Tenth Annual Survey of Emerging Risks: Summary of Findings
Cybersecurity ranks as the greatest looming threat, according to the tenth annual Emerging Risks survey of risk managers. The survey also revealed that the majority (73 percent) of risk managers project a moderate risk outlook for 2017, which is consistent with 2016 projections. The following summary highlights key findings from research conducted by Max Rudolph, FSA, CERA, MAAA, a member of the Society of Actuaries (SOA) and owner of Rudolph Financial Consulting, LLC.
Top Emerging Risks
Risk managers perceive cybersecurity (53 percent), financial volatility (43 percent) and terrorism (39 percent) to be the three greatest emerging risks for the third year in a row. Notably, retrenchment from globalization ranked among the top five greatest emerging risks this year, as survey respondents reacted to the rise of populism around the world. This particular risk was ranked as the twenty-first risk last year, demonstrating evidence of anchoring through recency cognitive bias, where responses gravitate toward recent events such as the U.S. election.
When analyzing top emerging risks by category, it’s noteworthy that the geopolitical category – including retrenchment from globalization – surpassed economics for the top spot. Geopolitical risks increased seven percent, while economic risk decreased five percent during this timeframe. The last time geopolitical risks overtook economic risks was in 2014.
- Cyber risks are stabilizing, but remained strong. This risk continued its position as the number one emerging risk, but for the first time since its entry as a risk in 2009, the threat level didn’t increase. Instead, it declined to 53 percent, from 65 percent the previous year.
- Geopolitical category risks are higher than 2015 highlighting a pattern of even numbered year increases, possibly tied to the U.S. election cycle. For example, the increased prevalence of retrenchment from globalization as a top risk is likely tied to the rise of populism in the U.S. and overseas.
- Several risks in the economic category were materially lower than 2015, including a Chinese economic hard landing (declined from 25 percent in 2015 to 17 percent last year) and asset price collapse (31 percent to 26 percent).

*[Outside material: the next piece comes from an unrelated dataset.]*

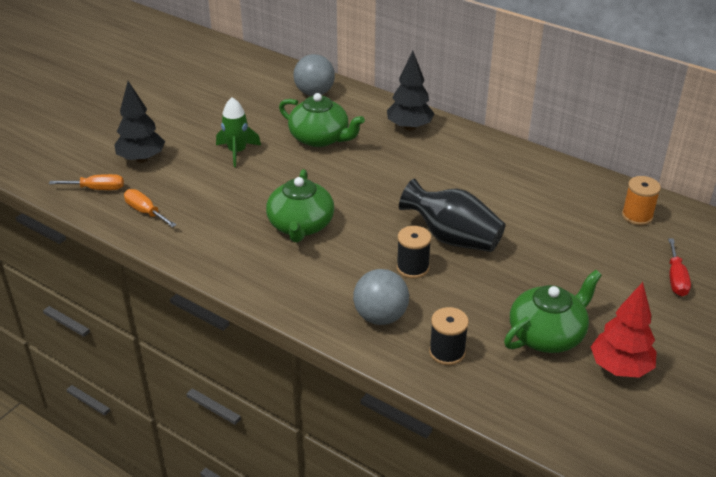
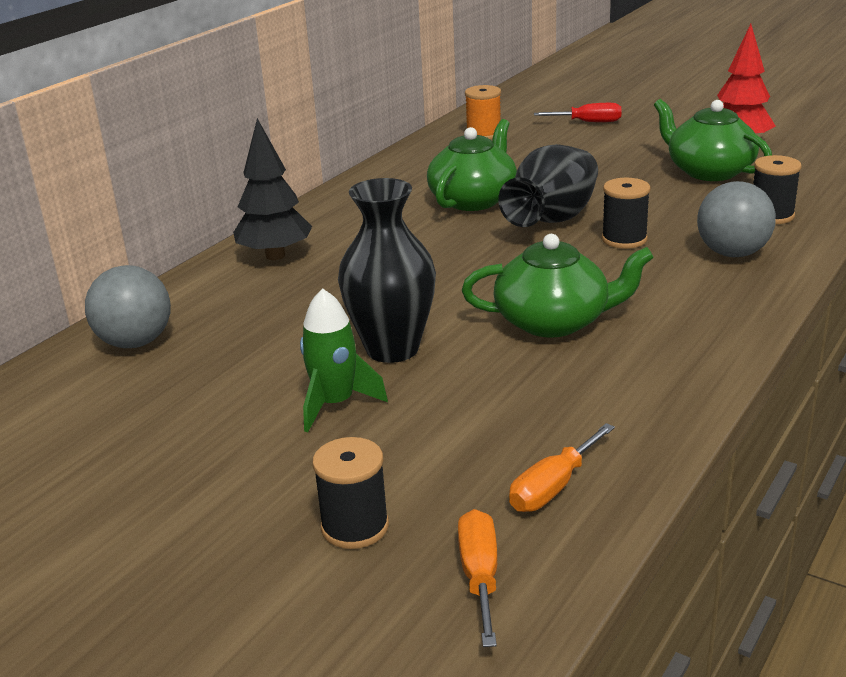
camera: 90 degrees left, 10 degrees down
(141, 159) = (355, 527): black tree -> black spool
(285, 168) = (392, 349): none -> black vase
(320, 138) = (297, 325): green teapot -> green teapot (474, 200)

- Technology risk continues to move up the rankings and into the top five emerging risks category. This risk highlights the insurance industry’s unique role in risk management, not only managing its own risks but seeking out and accepting the risks of others to help business increase resilience.
About the Survey
A total of 223 risk managers from across the globe participated in this online survey in November 2016. The research was funded by the Joint Risk Management Section (JRMS) of the Canadian Institute of Actuaries, Casualty Actuarial Society and Society of Actuaries.